Разумеется, все искусства специфичны, но смысловая общность обусловлена в них самой возможностью общих смыслообразующих программ. Общие смыслы лучше всего передаются метафорической номинацией - изоморфными наименованиями "красочности, звучности, напряженности, яркости, массивности и др.", связанными с присущей реципиенту общностью переживания смыслов в разных искусствах [Тасалов 1978:23]. Таковы же "тяжесть - легкость", "открытость - закрытость" образований, "уравновешенность - неуравновешенность построений", легко находимые в интерпретациях как музыки, так и архитектуры и скульптуры [Ястребова 1968].

 

Стили типа "барокко", "романтизм" легко различаются даже наивными реципиентами, причем в любом из видов искусства [Hasenfus 1978]. Такова же тяга множества людей к "чтению" архитектуры "как книги" [E.E. Frank 1979], таково же приписывание архитектурным средствам " чувства свободы и радости" [Весницы 1936] и т.п. И.В. Жолтовский [1940] пишет о стене как метаединице текста культуры, архитектурные детали и средства переживаются архитектором как частные опредмечивающие элементы.
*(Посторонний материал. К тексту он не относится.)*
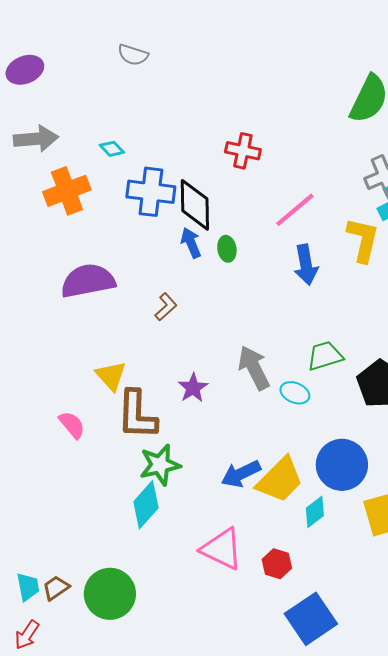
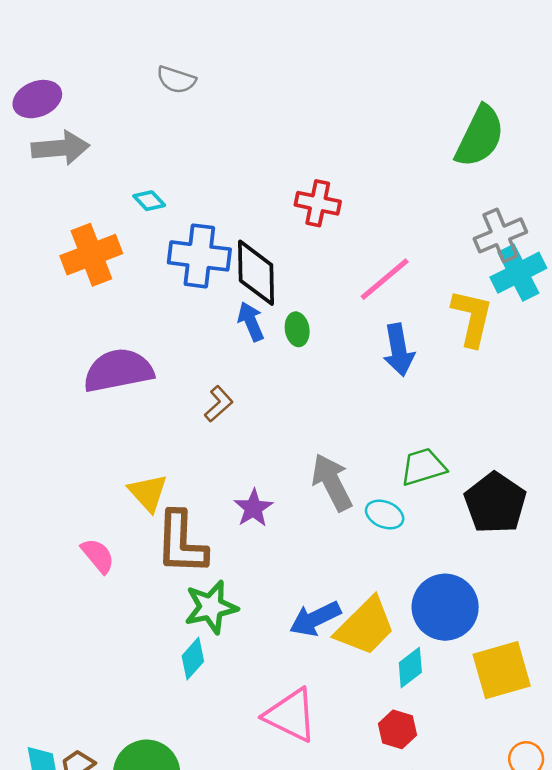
gray arrow: (36, 139) -> (60, 148), moved
cyan diamond: (146, 505) -> (193, 659), size x0.7
red hexagon: (277, 564) -> (397, 729), moved

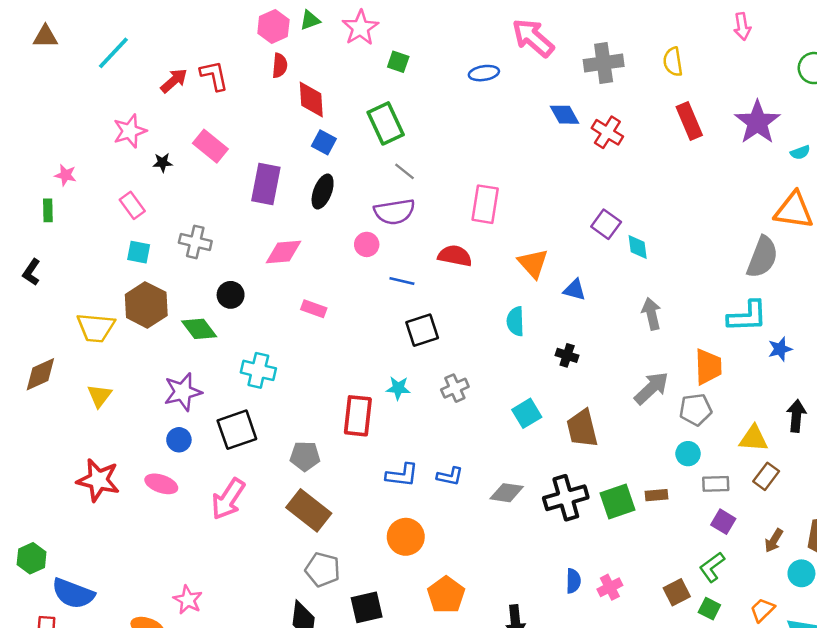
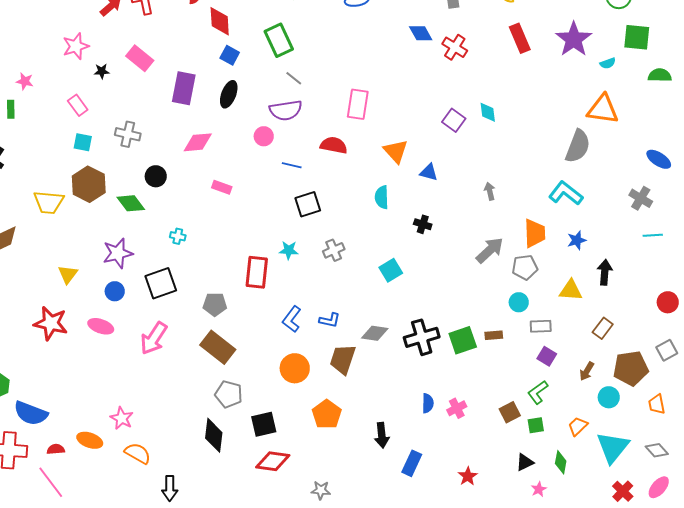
cyan diamond: (638, 247) -> (488, 112), moved
gray arrow: (651, 314) -> (490, 191), size x0.7
cyan L-shape: (747, 316) -> (566, 193), turned -140
blue star: (780, 349) -> (577, 240), moved
cyan cross: (258, 370) -> (178, 236), size x0.6
yellow triangle: (100, 396) -> (68, 274), moved
brown trapezoid: (582, 428) -> (343, 359), moved, turned 32
blue L-shape: (402, 475) -> (292, 319), turned 120
brown rectangle: (766, 476) -> (603, 328), moved
green square: (709, 609) -> (536, 425), turned -36

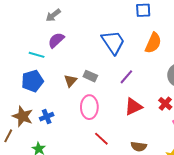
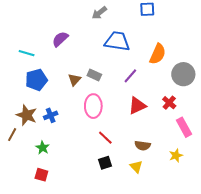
gray arrow: (53, 15) -> (99, 13), moved
blue trapezoid: (113, 42) -> (117, 41), turned -48
orange semicircle: (153, 43) -> (158, 54), moved
cyan line: (37, 55) -> (27, 53), moved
О Провиантских складах в Москве говорится, что в них тема выражена "с необычайной лаконичностью и выразительностью. Эта тема - стена. Ей подчиняется все... Все элементы выражают ее мощь и крепость". Вообще в архитектуре метасвязка "конструктивная сущность" - непосредственный коррелят целостной схемы действования с вербальным художественным текстом [Мунц 1975:84]. В живописных произведениях часто усматриваются смыслы, ранее возможные как казалось, только в вербальном тексте, напр. М. В. Алпатов [1984:190] в иконе "Иоанн Предтеча" (из Дмитрова, XVI век) усматривает метасмысл "пробуждение самосознания человека". И.В. Долгополов [1982:128] отмечает у Тициана преобладание метаединиц над элементами. Возможность метаметаотношения в музыкальном произведении отметил И. Фукач [Fukac 1980:214]. Все это существенно меняет наше представление об обязательной парцеллярности в эстетическом развитии человека. Субстанция понимания обладает системностью, не считающейся с границами видов искусства. Весь мир культуры - это мир текстов, представленный в виде системы. "Система - это любое сложное единство, в котором могут быть выделены составные части - элементы, а также схема связей или отношений между элементами - структура" [Мельников 1969:35]. Система метасмыслов - это отнюдь не система значений, хотя некоторые авторы имеют на этот счет другое мнение [напр., Кожин 1985:40: "прибавки к значению" создают "образное, художественное созначение слова"]. Впрочем, считают, что "слой предметно-непредставимого" - это все же не система смыслов и метасмыслов, а "слой художественного значения" [Сапаров 1984:192]. Говорят теперь и о системности, но при этом рядополагают "фактуру мазка" и "полноту восприятия материальности мира" [Сурский 1975].

 

Системное описание смыслов как мира, в котором живет человек, а вслед за этим - исчисление метасмыслов, без пользования которыми хотя бы в рецепции нет никакого "воспитанного члена демократического общества" - вот завещанные Гуссерлем задачи систематизации метаединиц при трактовке понимания текстов культуры.